The Bureau of Land Management (BLM), an agency under the Department of Interior, announced on Monday the closure of 48 per cent of the federally-owned National Petroleum Reserve, located on the edge of Arctic Ocean, to oil and gas projects.

The new guidelines reverse a December 2020 rule, issued in the waning days of the Trump administration, which saw 82 per cent of the 36,000-square mile tract opened to oil and gas development.

The Biden administration guidelines revert back to those issued in 2013 under former President Barack Obama.

The new BLM rules come after President Joe Biden signed an executive order on his first day in office putting a temporary moratorium on oil and gas lease activities on federal lands.

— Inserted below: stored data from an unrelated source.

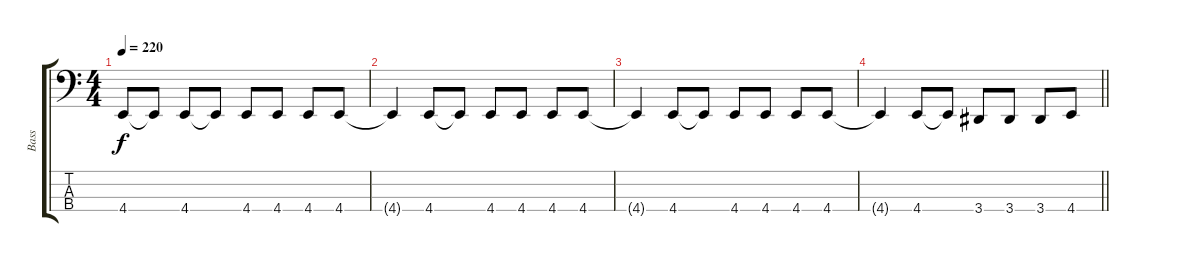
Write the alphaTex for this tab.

\track ("Bass" "Bass") {instrument electricbasspick}
\staff {score tabs}
\tuning (Eb2 Bb1 F1 C1) {hide}
\ts (4 4)
\tempo 220
\clef f4
\ks c
4.4{t}.8{dy f} 4.4{t}.8 4.4.8 4.4{t}.8 4.4.8 4.4.8 4.4.8 4.4.8 |
4.4{t}.4 4.4.8 4.4{t}.8 4.4.8 4.4.8 4.4.8 4.4.8 |
4.4{t}.4 4.4.8 4.4{t}.8 4.4.8 4.4.8 4.4.8 4.4.8 |
\barLineRight lightlight
4.4{t}.4 4.4.8 4.4{t}.8 3.4.8 3.4.8 3.4.8 4.4.8
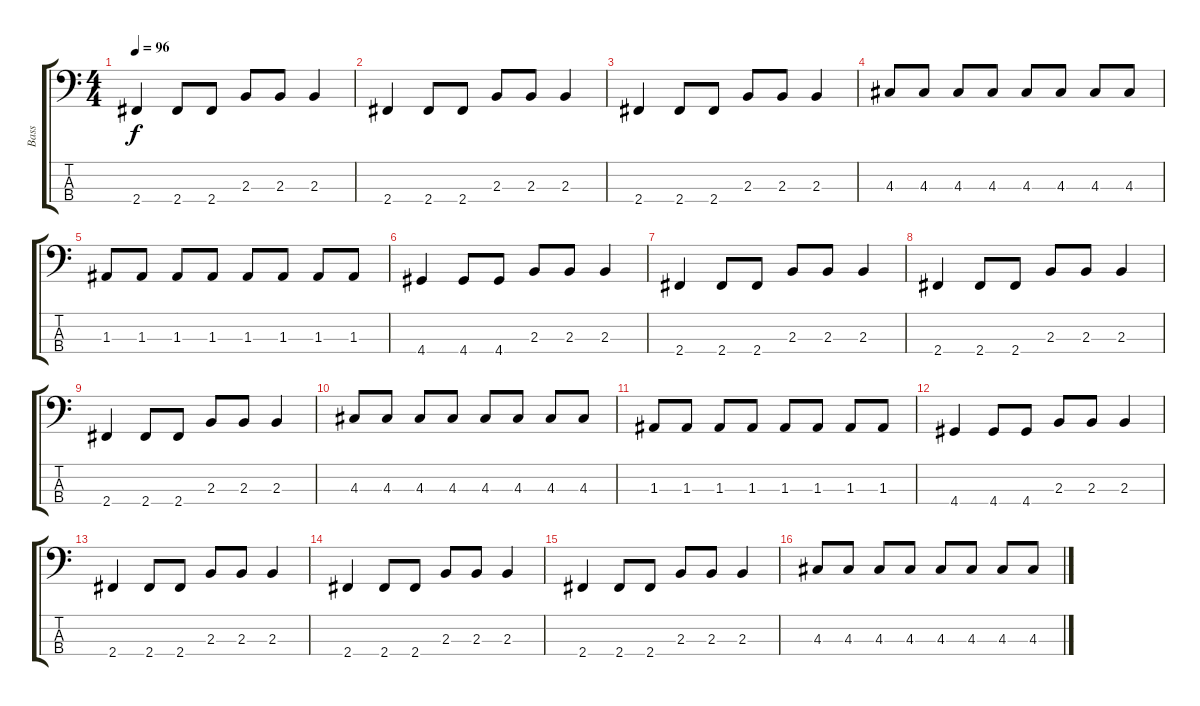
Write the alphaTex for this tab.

\track ("Bass" "Bass") {instrument electricbasspick}
\staff {score tabs}
\tuning (G2 D2 A1 E1) {hide}
\ts (4 4)
\tempo 96
\clef f4
\ks c
2.4.4{dy f} 2.4.8 2.4.8 2.3.8 2.3.8 2.3.4 |
2.4.4 2.4.8 2.4.8 2.3.8 2.3.8 2.3.4 |
2.4.4 2.4.8 2.4.8 2.3.8 2.3.8 2.3.4 |
4.3.8 4.3.8 4.3.8 4.3.8 4.3.8 4.3.8 4.3.8 4.3.8 |
1.3.8 1.3.8 1.3.8 1.3.8 1.3.8 1.3.8 1.3.8 1.3.8 |
4.4.4 4.4.8 4.4.8 2.3.8 2.3.8 2.3.4 |
2.4.4 2.4.8 2.4.8 2.3.8 2.3.8 2.3.4 |
2.4.4 2.4.8 2.4.8 2.3.8 2.3.8 2.3.4 |
2.4.4 2.4.8 2.4.8 2.3.8 2.3.8 2.3.4 |
4.3.8 4.3.8 4.3.8 4.3.8 4.3.8 4.3.8 4.3.8 4.3.8 |
1.3.8 1.3.8 1.3.8 1.3.8 1.3.8 1.3.8 1.3.8 1.3.8 |
4.4.4 4.4.8 4.4.8 2.3.8 2.3.8 2.3.4 |
2.4.4 2.4.8 2.4.8 2.3.8 2.3.8 2.3.4 |
2.4.4 2.4.8 2.4.8 2.3.8 2.3.8 2.3.4 |
2.4.4 2.4.8 2.4.8 2.3.8 2.3.8 2.3.4 |
4.3.8 4.3.8 4.3.8 4.3.8 4.3.8 4.3.8 4.3.8 4.3.8
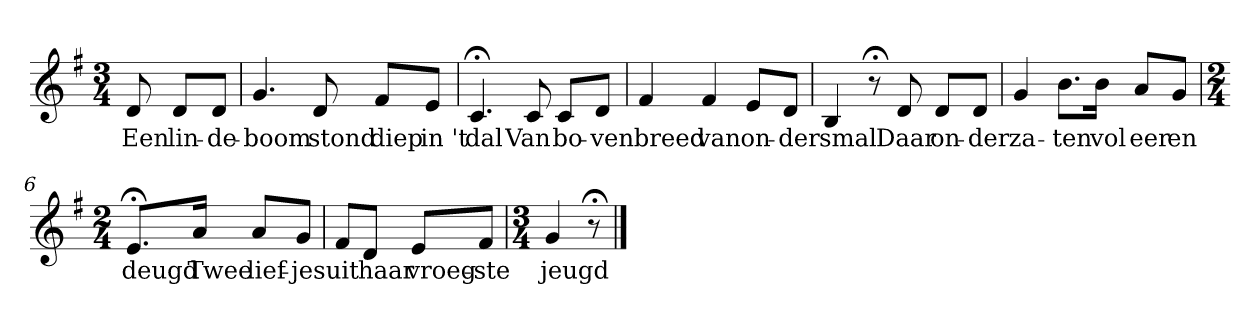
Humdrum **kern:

**kern	**text
*part1	*part1
*staff1	*staff1
*k[f#]	*
*G:	*
*M3/4	*
*MM120	*
=	=
8d	Een
8dL	lin-
8dJ	-de-
=1	=1
4.g	-boom
8d	stond
8f#L	diep
8eJ	in 't
=2	=2
4.c;<	dal
8c	Van
8cL	bo-
8dJ	-ven
=3	=3
4f#	breed
4f#	van
8eL	on-
8dJ	-der
=4	=4
4B	smal
8r;<	.
8d	Daar
8dL	on-
8dJ	-der
=5	=5
4g	za-
8.bL	-ten
16bJk	vol
8aL	eer
8gJ	en
=6	=6
*M2/4	*
8.e;<L	deugd
16aJk	Twee
8aL	lief-
8gJ	-jes
=7	=7
8f#L	uit
8dJ	haar
8eL	vroeg-
8f#J	-ste
=8	=8
*M3/4	*
4g	jeugd
8r;<	.
==	==
*-	*-
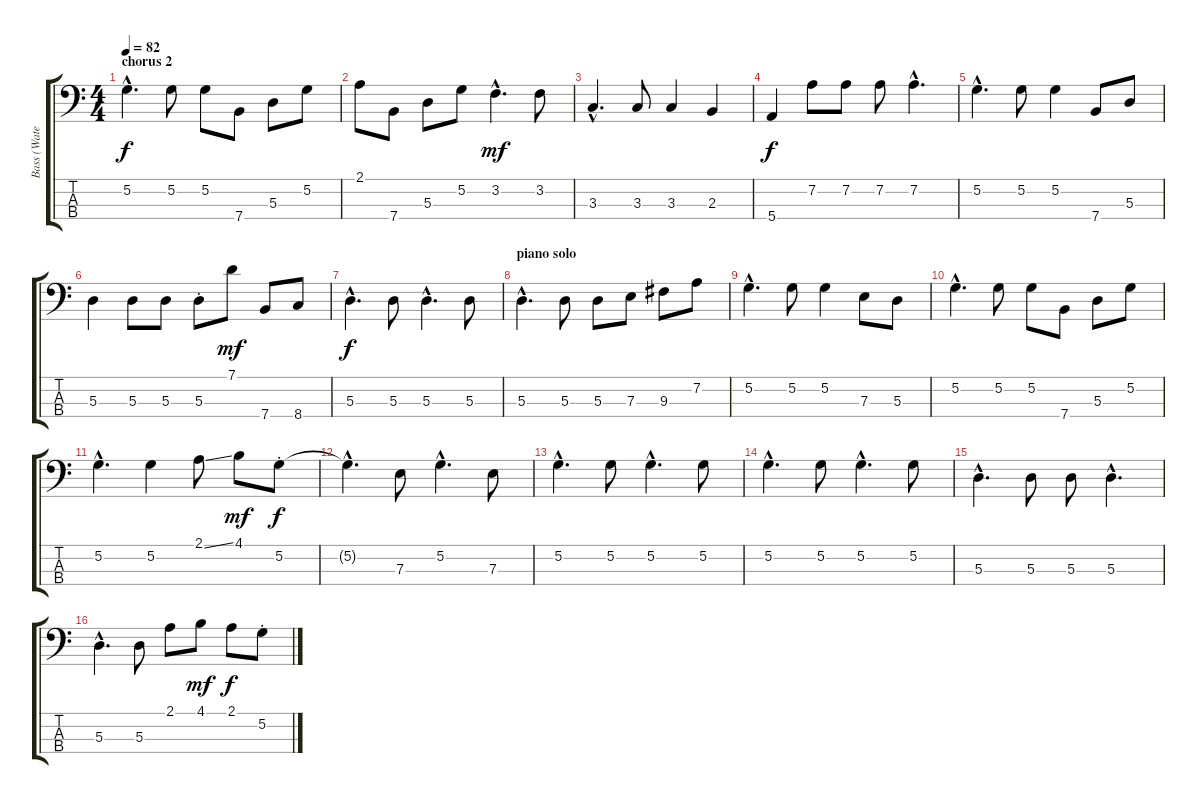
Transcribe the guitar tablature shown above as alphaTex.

\track ("Bass (Waters)" "Bass (Wate") {instrument electricbassfinger}
\staff {score tabs}
\tuning (G2 D2 A1 E1) {hide}
\ts (4 4)
\section ("" "chorus 2")
\tempo 82
\clef f4
\ks c
5.2{hac}.4{d dy f} 5.2.8 5.2.8 7.4.8 5.3.8 5.2.8 |
2.1{t}.8 7.4.8 5.3.8 5.2.8 3.2{hac}.4{d dy mf} 3.2.8 |
3.3{hac}.4{d} 3.3.8 3.3.4 2.3.4 |
5.4.4{dy f} 7.2.8 7.2.8 7.2.8 7.2{hac}.4{d} |
5.2{hac}.4{d} 5.2.8 5.2.4 7.4.8 5.3.8 |
5.3.4 5.3.8 5.3.8 5.3{st}.8 7.1.8{dy mf} 7.4.8 8.4.8 |
5.3{hac}.4{d dy f} 5.3.8 5.3{hac}.4{d} 5.3.8 |
\section ("" "piano solo")
5.3{hac}.4{d} 5.3.8 5.3.8 7.3.8 9.3.8 7.2.8 |
5.2{hac}.4{d} 5.2.8 5.2.4 7.3.8 5.3.8 |
5.2{hac}.4{d} 5.2.8 5.2.8 7.4.8 5.3.8 5.2.8 |
5.2{hac}.4{d} 5.2.4 2.1{ss}.8 4.1.8{dy mf} 5.2{st}.8{dy f} |
5.2{hac t}.4{d} 7.3.8 5.2{hac}.4{d} 7.3.8 |
5.2{hac}.4{d} 5.2.8 5.2{hac}.4{d} 5.2.8 |
5.2{hac}.4{d} 5.2.8 5.2{hac}.4{d} 5.2.8 |
5.3{hac}.4{d} 5.3.8 5.3.8 5.3{hac}.4{d} |
5.3{hac}.4{d} 5.3.8 2.1.8 4.1.8{dy mf} 2.1.8{dy f} 5.2{st}.8
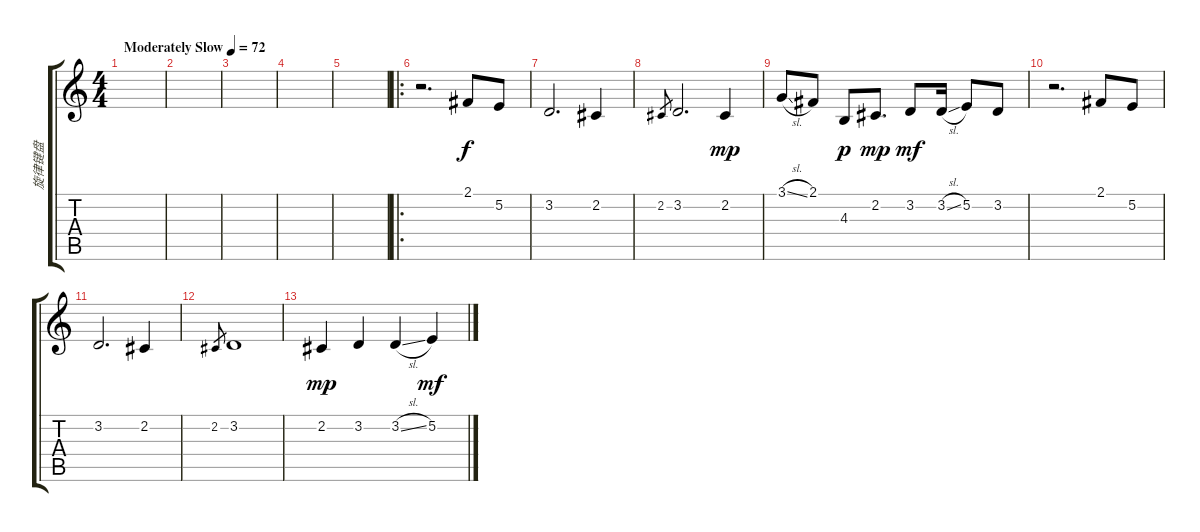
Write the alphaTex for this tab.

\track ("旋律键盘" "旋律键盘") {instrument acousticgrandpiano}
\staff {score tabs}
\tuning (E4 B3 G3 D3 A2 E2) {hide}
\ts (4 4)
\tempo (72 "Moderately Slow")
\clef g2
\ks c
|
|
|
|
|
\ro
r.2{d txt ""} 2.1.8 5.2.8 |
3.2.2{d} 2.2.4 |
2.2.8{gr} 3.2.2{d} 2.2.4{dy mp} |
3.1{sl}.8 2.1.8 4.3.8{dy p} 2.2.8{d dy mp} 3.2.8{dy mf} 3.2{sl}.16 5.2.8 3.2.8 |
r.2{d} 2.1.8 5.2.8 |
3.2.2{d} 2.2.4 |
2.2.8{gr} 3.2.1 |
2.2.4{dy mp} 3.2.4 3.2{sl}.4 5.2.4{dy mf}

The National Petroleum Reserve in Alaska occupies most of the state’s western Arctic Ocean coastline, along with thousands of square miles of inland tundra. In addition to potential oil and gas deposits, the area is home to Arctic wildlife such as caribou (also known as reindeer), walrus and salmon, according to the non-profit Alaska Wilderness League.

The land is owned by the US government and managed by the Bureau of Land Management.

Unlike the nearby Arctic National Wildlife Refuge, which is managed by the US Fish and Wildlife Service, the National Petroleum Reserve was not created specifically for wildlife conservation but as a potential source of oil.

But the reserve contains ecologically-important areas nonetheless. The area around Teshekpuk Lake is a key habitat for the local caribou herd, as well as waterfowl like brant, the Alaska Wilderness League notes.

In addition, protections have been expanded around the Utukok River uplands, which is home to another caribou herd, as well as grizzly bears.

The reserve borders the communities of Wainwright, Nuiqsut, Atqasuk and Utqiagvik, the largest city on Alaska’s Arctic coastline with a population of almost 5,000 people. Many local residents are of Alaska Native descent.

The northern Alaska ecosystem is under immense threat from the climate crisis. The Arctic region is warming at more than twice the rate of the lower 48 states, according the US government’s latest national climate assessment.

The rapid heating, which is also causing the Arctic’s permafrost landscape to melt, is being driven by the burning of fossil fuels.

Alaska’s Republican Senator Dan Sullivan tweeted his displeasure at the new ruling. “@POTUS is NOT doing “all he can” to ease gas prices,” he tweeted.

Kristen Monsell, an attorney with the conservation non-profit the Center for Biological Diversity said in an emailed statement that the decision doesn’t do enough.

“Addressing the climate emergency means ending new fossil fuel extraction, and we can’t keep going in the opposite direction,” she wrote.